A verbatim copy of each record is required.
### MATERIAL TO PROCESS ###
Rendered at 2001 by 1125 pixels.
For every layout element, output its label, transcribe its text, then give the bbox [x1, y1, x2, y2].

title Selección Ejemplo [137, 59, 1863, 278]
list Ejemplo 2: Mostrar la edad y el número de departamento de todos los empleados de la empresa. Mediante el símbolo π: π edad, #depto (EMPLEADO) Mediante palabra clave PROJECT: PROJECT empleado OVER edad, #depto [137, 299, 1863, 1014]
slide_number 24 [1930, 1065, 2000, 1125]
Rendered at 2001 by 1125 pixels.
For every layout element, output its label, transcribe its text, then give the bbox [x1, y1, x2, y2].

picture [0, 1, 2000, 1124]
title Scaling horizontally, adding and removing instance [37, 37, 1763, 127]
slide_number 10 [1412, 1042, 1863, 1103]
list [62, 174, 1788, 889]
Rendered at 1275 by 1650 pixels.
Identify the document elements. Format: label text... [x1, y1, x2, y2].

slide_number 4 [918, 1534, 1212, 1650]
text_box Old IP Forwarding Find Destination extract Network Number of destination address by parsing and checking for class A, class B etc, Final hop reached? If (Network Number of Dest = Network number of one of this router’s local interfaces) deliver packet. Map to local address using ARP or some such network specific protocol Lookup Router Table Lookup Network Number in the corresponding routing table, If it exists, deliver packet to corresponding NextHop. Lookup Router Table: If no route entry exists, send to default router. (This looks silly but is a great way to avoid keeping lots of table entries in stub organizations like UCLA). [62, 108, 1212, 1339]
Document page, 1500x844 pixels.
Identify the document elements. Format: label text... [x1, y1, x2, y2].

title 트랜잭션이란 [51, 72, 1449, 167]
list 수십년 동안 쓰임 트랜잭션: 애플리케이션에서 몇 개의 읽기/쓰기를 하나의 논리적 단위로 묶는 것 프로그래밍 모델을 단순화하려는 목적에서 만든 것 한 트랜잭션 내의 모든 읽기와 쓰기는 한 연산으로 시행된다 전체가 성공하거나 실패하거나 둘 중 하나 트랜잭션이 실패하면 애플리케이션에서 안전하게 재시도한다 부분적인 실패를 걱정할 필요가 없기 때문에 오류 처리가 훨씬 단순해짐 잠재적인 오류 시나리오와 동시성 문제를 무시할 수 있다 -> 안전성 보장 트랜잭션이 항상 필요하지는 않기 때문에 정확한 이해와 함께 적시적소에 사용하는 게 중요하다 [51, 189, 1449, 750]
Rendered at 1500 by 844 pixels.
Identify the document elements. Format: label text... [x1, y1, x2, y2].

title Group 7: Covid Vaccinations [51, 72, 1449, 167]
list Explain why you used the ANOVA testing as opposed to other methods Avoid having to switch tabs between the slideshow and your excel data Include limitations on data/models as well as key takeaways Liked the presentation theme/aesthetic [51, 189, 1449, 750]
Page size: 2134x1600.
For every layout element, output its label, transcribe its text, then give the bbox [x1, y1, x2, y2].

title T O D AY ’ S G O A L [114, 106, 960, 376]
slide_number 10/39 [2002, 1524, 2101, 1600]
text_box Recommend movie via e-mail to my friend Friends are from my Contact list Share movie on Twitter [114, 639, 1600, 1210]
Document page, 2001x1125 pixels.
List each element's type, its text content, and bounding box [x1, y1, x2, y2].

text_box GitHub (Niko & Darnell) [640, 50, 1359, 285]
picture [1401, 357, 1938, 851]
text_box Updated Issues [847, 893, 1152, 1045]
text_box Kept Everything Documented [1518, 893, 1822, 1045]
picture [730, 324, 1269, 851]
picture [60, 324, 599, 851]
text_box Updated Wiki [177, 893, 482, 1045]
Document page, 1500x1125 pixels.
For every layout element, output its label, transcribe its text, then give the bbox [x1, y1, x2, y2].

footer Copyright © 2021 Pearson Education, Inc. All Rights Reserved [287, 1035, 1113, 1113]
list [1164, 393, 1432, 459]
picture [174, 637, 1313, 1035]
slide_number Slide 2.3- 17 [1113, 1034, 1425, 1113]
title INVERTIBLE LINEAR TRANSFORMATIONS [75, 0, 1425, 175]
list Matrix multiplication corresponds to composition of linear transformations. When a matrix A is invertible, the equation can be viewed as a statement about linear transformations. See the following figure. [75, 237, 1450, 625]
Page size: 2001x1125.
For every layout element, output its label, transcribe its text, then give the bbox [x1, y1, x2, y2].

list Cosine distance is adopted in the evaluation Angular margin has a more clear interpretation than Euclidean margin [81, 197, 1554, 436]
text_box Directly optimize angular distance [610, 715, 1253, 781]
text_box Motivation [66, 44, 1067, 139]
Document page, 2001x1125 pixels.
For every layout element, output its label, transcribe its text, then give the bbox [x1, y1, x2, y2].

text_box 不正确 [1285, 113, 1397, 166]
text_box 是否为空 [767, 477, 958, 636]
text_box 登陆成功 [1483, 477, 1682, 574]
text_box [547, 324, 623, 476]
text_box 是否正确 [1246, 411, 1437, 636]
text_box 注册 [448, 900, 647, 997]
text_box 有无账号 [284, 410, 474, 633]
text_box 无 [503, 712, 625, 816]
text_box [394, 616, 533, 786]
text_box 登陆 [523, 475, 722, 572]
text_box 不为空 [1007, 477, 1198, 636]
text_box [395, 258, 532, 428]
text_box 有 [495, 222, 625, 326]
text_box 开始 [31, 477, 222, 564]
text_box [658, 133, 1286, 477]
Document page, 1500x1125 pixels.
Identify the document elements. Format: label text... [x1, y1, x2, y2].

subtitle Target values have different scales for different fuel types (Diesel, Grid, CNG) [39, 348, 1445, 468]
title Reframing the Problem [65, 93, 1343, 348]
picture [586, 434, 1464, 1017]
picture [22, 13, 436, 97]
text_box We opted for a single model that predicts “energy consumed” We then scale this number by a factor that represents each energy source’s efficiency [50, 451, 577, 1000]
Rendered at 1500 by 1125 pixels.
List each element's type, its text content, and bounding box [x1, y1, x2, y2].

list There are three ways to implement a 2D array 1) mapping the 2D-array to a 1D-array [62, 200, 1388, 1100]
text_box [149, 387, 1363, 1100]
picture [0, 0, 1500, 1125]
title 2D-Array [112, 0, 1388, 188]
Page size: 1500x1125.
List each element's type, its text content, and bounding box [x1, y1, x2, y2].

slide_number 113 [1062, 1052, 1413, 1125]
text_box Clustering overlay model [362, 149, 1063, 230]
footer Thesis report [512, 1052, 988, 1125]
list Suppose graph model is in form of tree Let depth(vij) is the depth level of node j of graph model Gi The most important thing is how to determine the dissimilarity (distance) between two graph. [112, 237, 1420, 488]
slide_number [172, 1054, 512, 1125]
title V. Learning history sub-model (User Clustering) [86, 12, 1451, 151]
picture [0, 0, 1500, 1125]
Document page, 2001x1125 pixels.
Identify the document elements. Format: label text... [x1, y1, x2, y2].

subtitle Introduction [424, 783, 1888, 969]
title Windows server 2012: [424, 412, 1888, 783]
###
-- TASK RESULT --
Rendered at 2001 by 1125 pixels.
For every layout element, output its label, transcribe its text, then give the bbox [x1, y1, x2, y2].

title Selección Ejemplo [137, 59, 1863, 278]
list Ejemplo 2: Mostrar la edad y el número de departamento de todos los empleados de la empresa. Mediante el símbolo π: π edad, #depto (EMPLEADO) Mediante palabra clave PROJECT: PROJECT empleado OVER edad, #depto [137, 299, 1863, 1014]
slide_number 24 [1930, 1065, 2000, 1125]
Rendered at 2001 by 1125 pixels.
For every layout element, output its label, transcribe its text, then give the bbox [x1, y1, x2, y2].

picture [0, 1, 2000, 1124]
title Scaling horizontally, adding and removing instance [37, 37, 1763, 127]
slide_number 10 [1412, 1042, 1863, 1103]
list [62, 174, 1788, 889]
Rendered at 1275 by 1650 pixels.
Identify the document elements. Format: label text... [x1, y1, x2, y2].

slide_number 4 [918, 1534, 1212, 1650]
text_box Old IP Forwarding Find Destination extract Network Number of destination address by parsing and checking for class A, class B etc, Final hop reached? If (Network Number of Dest = Network number of one of this router’s local interfaces) deliver packet. Map to local address using ARP or some such network specific protocol Lookup Router Table Lookup Network Number in the corresponding routing table, If it exists, deliver packet to corresponding NextHop. Lookup Router Table: If no route entry exists, send to default router. (This looks silly but is a great way to avoid keeping lots of table entries in stub organizations like UCLA). [62, 108, 1212, 1339]
Document page, 1500x844 pixels.
Identify the document elements. Format: label text... [x1, y1, x2, y2].

title 트랜잭션이란 [51, 72, 1449, 167]
list 수십년 동안 쓰임 트랜잭션: 애플리케이션에서 몇 개의 읽기/쓰기를 하나의 논리적 단위로 묶는 것 프로그래밍 모델을 단순화하려는 목적에서 만든 것 한 트랜잭션 내의 모든 읽기와 쓰기는 한 연산으로 시행된다 전체가 성공하거나 실패하거나 둘 중 하나 트랜잭션이 실패하면 애플리케이션에서 안전하게 재시도한다 부분적인 실패를 걱정할 필요가 없기 때문에 오류 처리가 훨씬 단순해짐 잠재적인 오류 시나리오와 동시성 문제를 무시할 수 있다 -> 안전성 보장 트랜잭션이 항상 필요하지는 않기 때문에 정확한 이해와 함께 적시적소에 사용하는 게 중요하다 [51, 189, 1449, 750]
Rendered at 1500 by 844 pixels.
Identify the document elements. Format: label text... [x1, y1, x2, y2].

title Group 7: Covid Vaccinations [51, 72, 1449, 167]
list Explain why you used the ANOVA testing as opposed to other methods Avoid having to switch tabs between the slideshow and your excel data Include limitations on data/models as well as key takeaways Liked the presentation theme/aesthetic [51, 189, 1449, 750]
Page size: 2134x1600.
For every layout element, output its label, transcribe its text, then give the bbox [x1, y1, x2, y2].

title T O D AY ’ S G O A L [114, 106, 960, 376]
slide_number 10/39 [2002, 1524, 2101, 1600]
text_box Recommend movie via e-mail to my friend Friends are from my Contact list Share movie on Twitter [114, 639, 1600, 1210]
Document page, 2001x1125 pixels.
List each element's type, its text content, and bounding box [x1, y1, x2, y2].

text_box GitHub (Niko & Darnell) [640, 50, 1359, 285]
picture [1401, 357, 1938, 851]
text_box Updated Issues [847, 893, 1152, 1045]
text_box Kept Everything Documented [1518, 893, 1822, 1045]
picture [730, 324, 1269, 851]
picture [60, 324, 599, 851]
text_box Updated Wiki [177, 893, 482, 1045]
Document page, 1500x1125 pixels.
For every layout element, output its label, transcribe its text, then give the bbox [x1, y1, x2, y2].

footer Copyright © 2021 Pearson Education, Inc. All Rights Reserved [287, 1035, 1113, 1113]
list [1164, 393, 1432, 459]
picture [174, 637, 1313, 1035]
slide_number Slide 2.3- 17 [1113, 1034, 1425, 1113]
title INVERTIBLE LINEAR TRANSFORMATIONS [75, 0, 1425, 175]
list Matrix multiplication corresponds to composition of linear transformations. When a matrix A is invertible, the equation can be viewed as a statement about linear transformations. See the following figure. [75, 237, 1450, 625]
Page size: 2001x1125.
For every layout element, output its label, transcribe its text, then give the bbox [x1, y1, x2, y2].

list Cosine distance is adopted in the evaluation Angular margin has a more clear interpretation than Euclidean margin [81, 197, 1554, 436]
text_box Directly optimize angular distance [610, 715, 1253, 781]
text_box Motivation [66, 44, 1067, 139]
Document page, 2001x1125 pixels.
For every layout element, output its label, transcribe its text, then give the bbox [x1, y1, x2, y2].

text_box 不正确 [1285, 113, 1397, 166]
text_box 是否为空 [767, 477, 958, 636]
text_box 登陆成功 [1483, 477, 1682, 574]
text_box [547, 324, 623, 476]
text_box 是否正确 [1246, 411, 1437, 636]
text_box 注册 [448, 900, 647, 997]
text_box 有无账号 [284, 410, 474, 633]
text_box 无 [503, 712, 625, 816]
text_box [394, 616, 533, 786]
text_box 登陆 [523, 475, 722, 572]
text_box 不为空 [1007, 477, 1198, 636]
text_box [395, 258, 532, 428]
text_box 有 [495, 222, 625, 326]
text_box 开始 [31, 477, 222, 564]
text_box [658, 133, 1286, 477]
Document page, 1500x1125 pixels.
Identify the document elements. Format: label text... [x1, y1, x2, y2].

subtitle Target values have different scales for different fuel types (Diesel, Grid, CNG) [39, 348, 1445, 468]
title Reframing the Problem [65, 93, 1343, 348]
picture [586, 434, 1464, 1017]
picture [22, 13, 436, 97]
text_box We opted for a single model that predicts “energy consumed” We then scale this number by a factor that represents each energy source’s efficiency [50, 451, 577, 1000]
Rendered at 1500 by 1125 pixels.
List each element's type, its text content, and bounding box [x1, y1, x2, y2].

list There are three ways to implement a 2D array 1) mapping the 2D-array to a 1D-array [62, 200, 1388, 1100]
text_box [149, 387, 1363, 1100]
picture [0, 0, 1500, 1125]
title 2D-Array [112, 0, 1388, 188]
Page size: 1500x1125.
List each element's type, its text content, and bounding box [x1, y1, x2, y2].

slide_number 113 [1062, 1052, 1413, 1125]
text_box Clustering overlay model [362, 149, 1063, 230]
footer Thesis report [512, 1052, 988, 1125]
list Suppose graph model is in form of tree Let depth(vij) is the depth level of node j of graph model Gi The most important thing is how to determine the dissimilarity (distance) between two graph. [112, 237, 1420, 488]
slide_number [172, 1054, 512, 1125]
title V. Learning history sub-model (User Clustering) [86, 12, 1451, 151]
picture [0, 0, 1500, 1125]
Document page, 2001x1125 pixels.
Identify the document elements. Format: label text... [x1, y1, x2, y2].

subtitle Introduction [424, 783, 1888, 969]
title Windows server 2012: [424, 412, 1888, 783]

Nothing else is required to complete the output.